▸ **ACTION ITEM**:
Swap every "decimals" for "decimal places" in all of the records below and reproduce them otherwise unchanged. Leave the pictures out of your answer.
***** RECORDS FOR PROCESSING *****
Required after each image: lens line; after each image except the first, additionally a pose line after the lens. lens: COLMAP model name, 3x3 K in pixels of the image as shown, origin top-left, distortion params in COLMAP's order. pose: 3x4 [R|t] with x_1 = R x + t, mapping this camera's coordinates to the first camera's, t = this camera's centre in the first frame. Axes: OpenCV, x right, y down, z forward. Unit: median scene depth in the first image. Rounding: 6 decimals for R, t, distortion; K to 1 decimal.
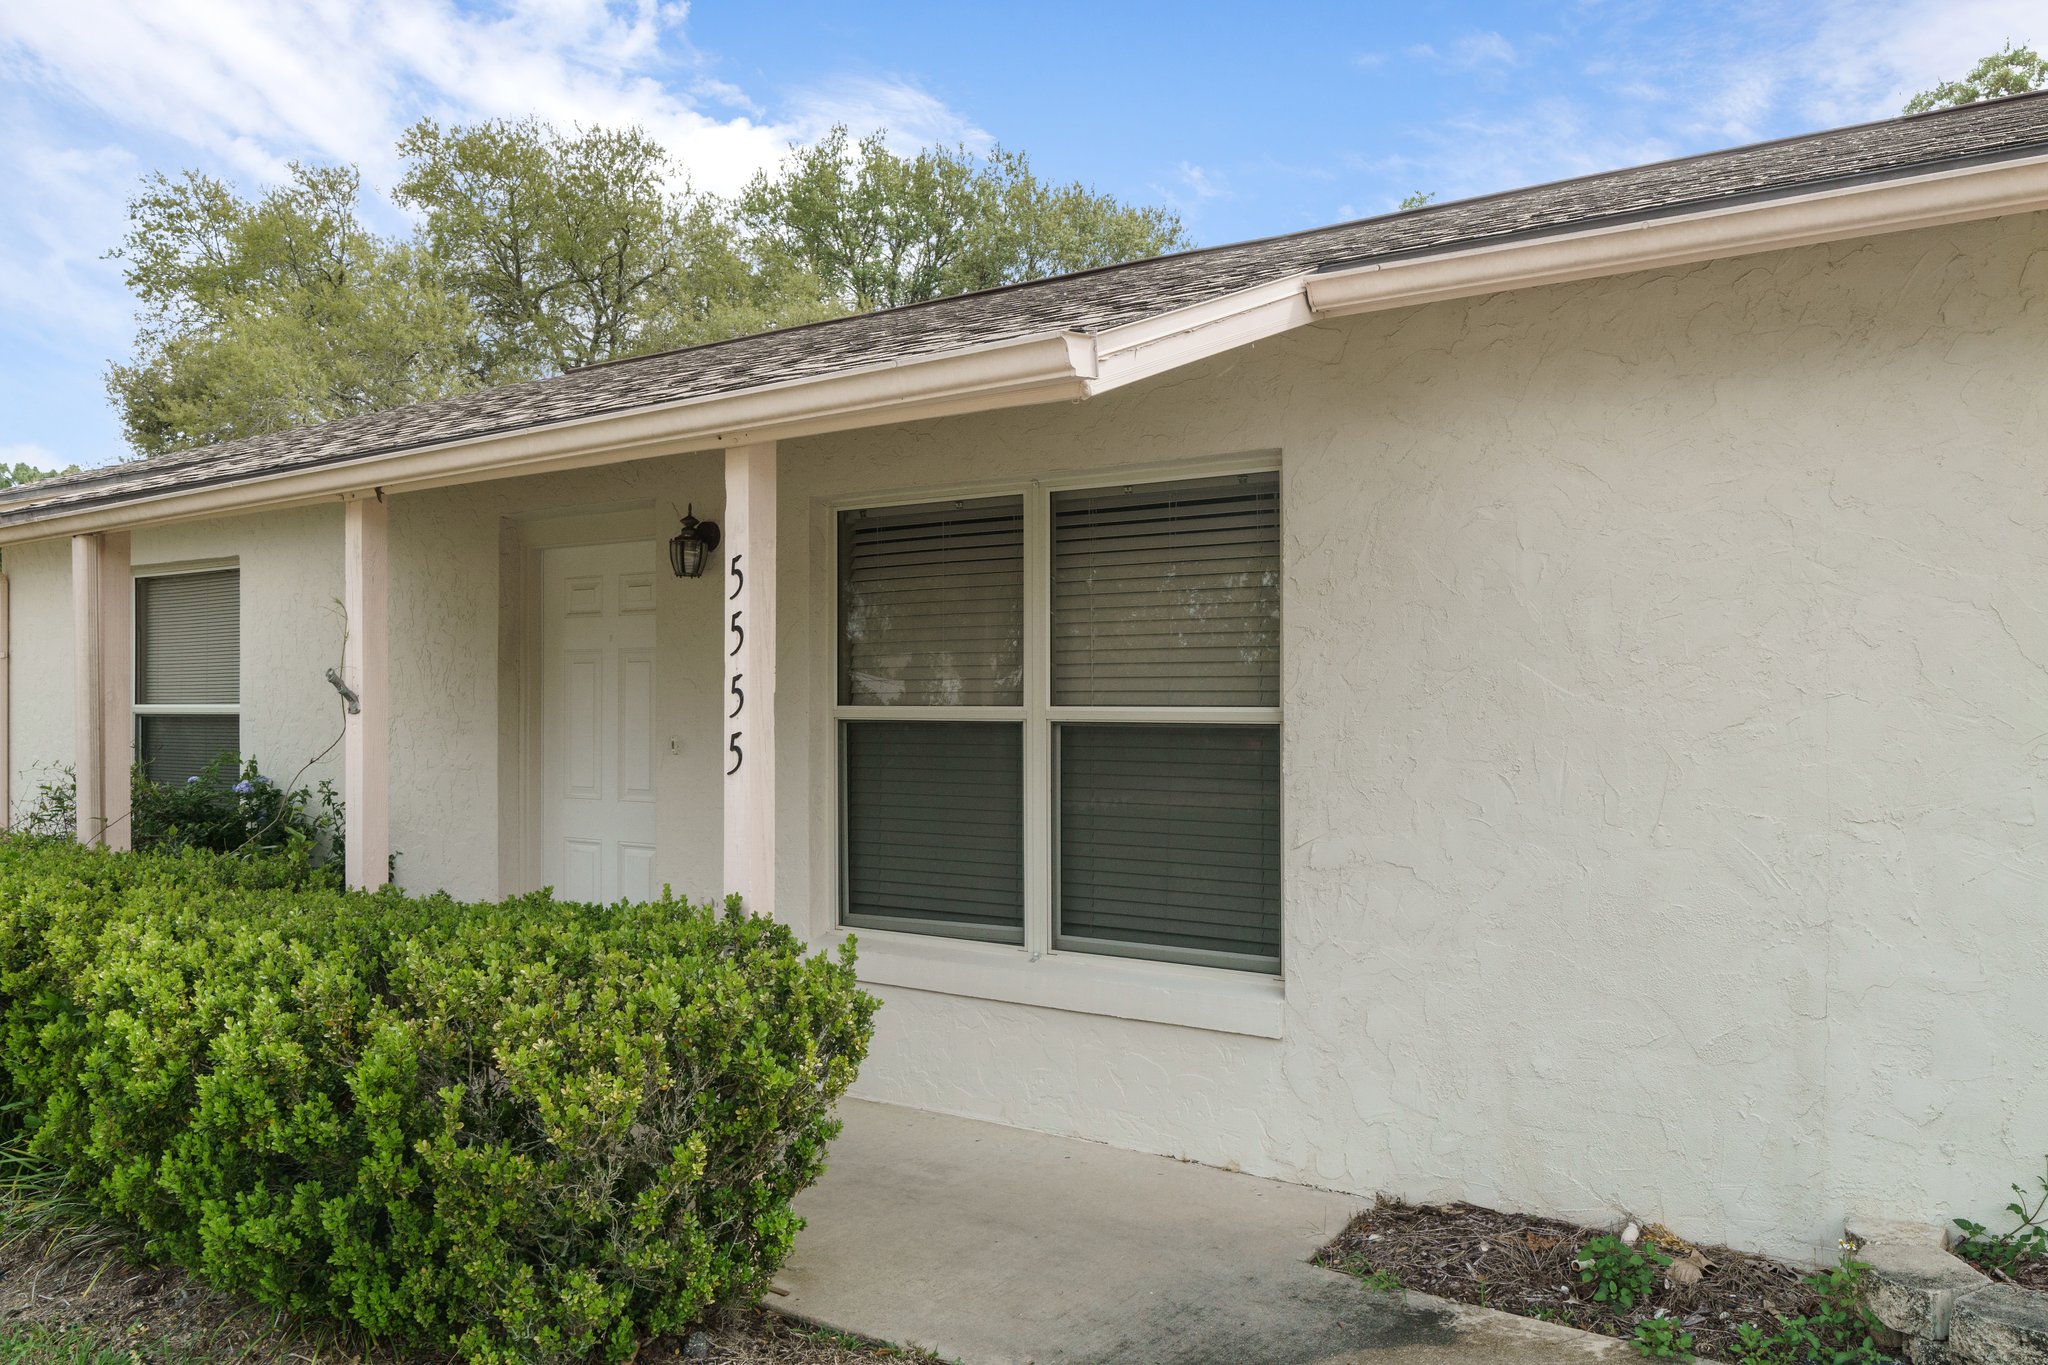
lens RADIAL K [[1588.0, 0, 1025.1], [0, 1588.0, 688.5], [0, 0, 1]] dist [0.003822, 0.001416]
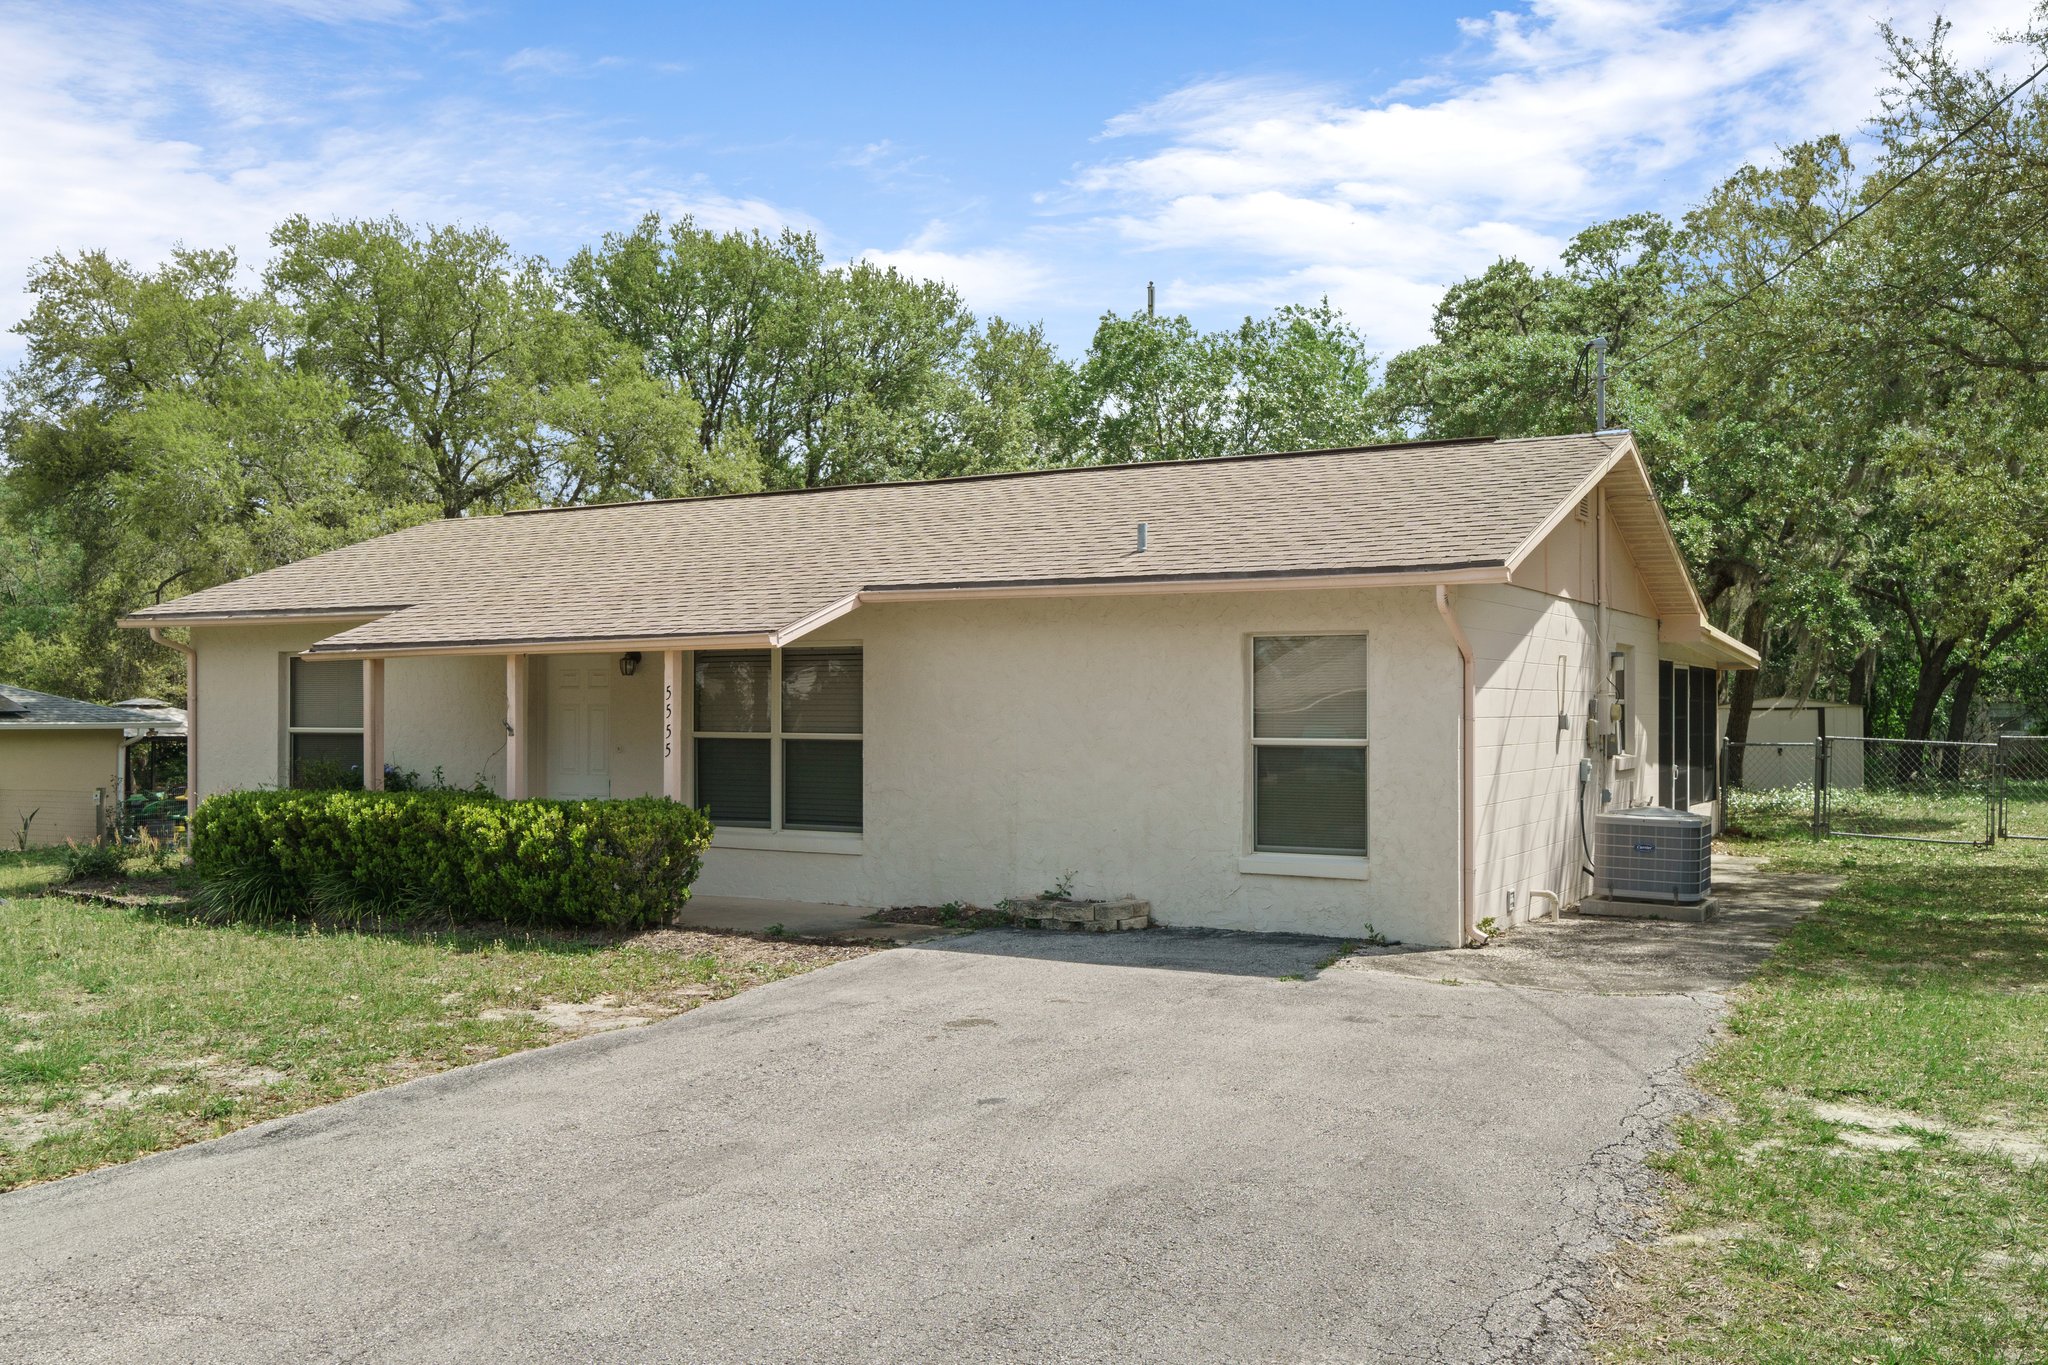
lens RADIAL K [[1829.2, 0, 1021.4], [0, 1829.2, 691.1], [0, 0, 1]] dist [0.006796, 0.001953]
pose [[0.995586, 0.002562, 0.093817, 0.120404], [-0.002636, 0.999996, 0.000666, -0.056425], [-0.093815, -0.000910, 0.995589, -1.872997]]
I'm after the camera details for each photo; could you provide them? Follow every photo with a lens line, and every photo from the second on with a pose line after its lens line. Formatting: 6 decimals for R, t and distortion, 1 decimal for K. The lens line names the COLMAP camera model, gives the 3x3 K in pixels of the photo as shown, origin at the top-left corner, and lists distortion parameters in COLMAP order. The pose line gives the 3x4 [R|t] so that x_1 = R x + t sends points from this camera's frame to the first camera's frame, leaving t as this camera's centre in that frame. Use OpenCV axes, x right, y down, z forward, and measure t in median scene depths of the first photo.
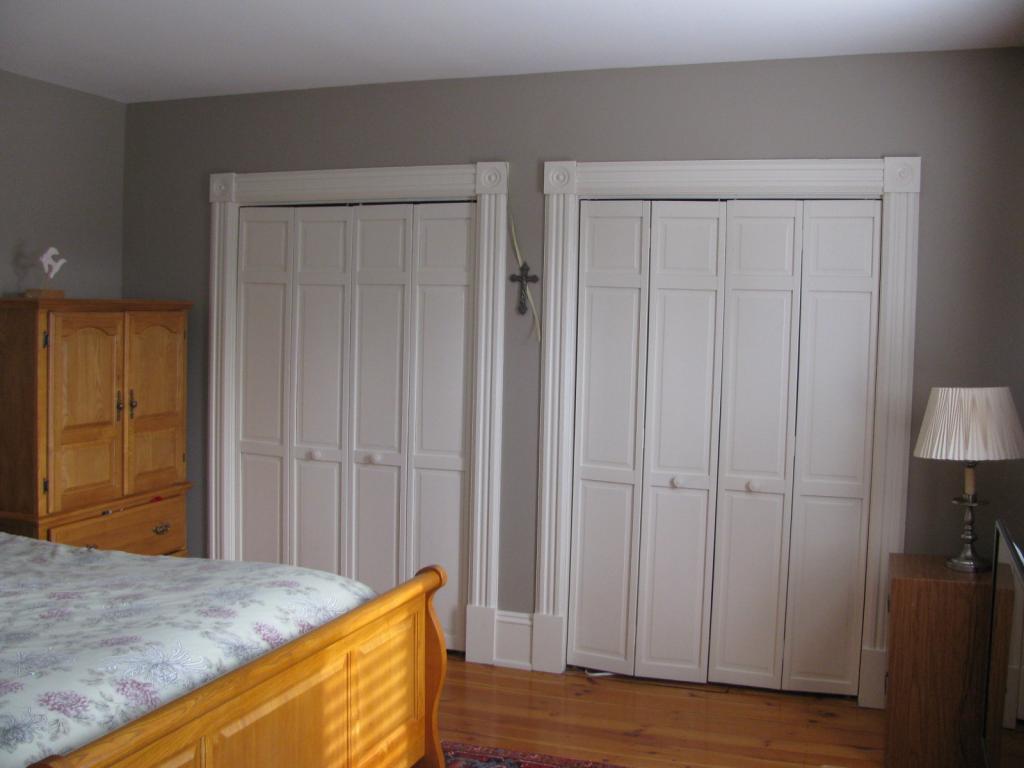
*****
▸ **TASK SOLUTION**:
Required after each image: lens line; after each image except the first, additionally a pose line after the lens. lens: COLMAP model name, 3x3 K in pixels of the image as shown, origin top-left, distortion params in COLMAP's order. pose: 3x4 [R|t] with x_1 = R x + t, mapping this camera's coordinates to the first camera's, t = this camera's centre in the first frame. Axes: OpenCV, x right, y down, z forward. Unit: median scene depth in the first image. Rounding: 6 decimal places for R, t, distortion; K to 1 decimal.
lens RADIAL K [[1588.0, 0, 1025.1], [0, 1588.0, 688.5], [0, 0, 1]] dist [0.003822, 0.001416]
lens RADIAL K [[1829.2, 0, 1021.4], [0, 1829.2, 691.1], [0, 0, 1]] dist [0.006796, 0.001953]
pose [[0.995586, 0.002562, 0.093817, 0.120404], [-0.002636, 0.999996, 0.000666, -0.056425], [-0.093815, -0.000910, 0.995589, -1.872997]]
I'm after the camera details for each photo; could you provide them? Follow every photo with a lens line, and every photo from the second on with a pose line after its lens line. Formatting: 6 decimal places for R, t and distortion, 1 decimal for K. The lens line names the COLMAP camera model, gives the 3x3 K in pixels of the photo as shown, origin at the top-left corner, and lists distortion parameters in COLMAP order. The pose line gives the 3x4 [R|t] so that x_1 = R x + t sends points from this camera's frame to the first camera's frame, leaving t as this camera's centre in that frame. Use OpenCV axes, x right, y down, z forward, and measure t in median scene depths of the first photo.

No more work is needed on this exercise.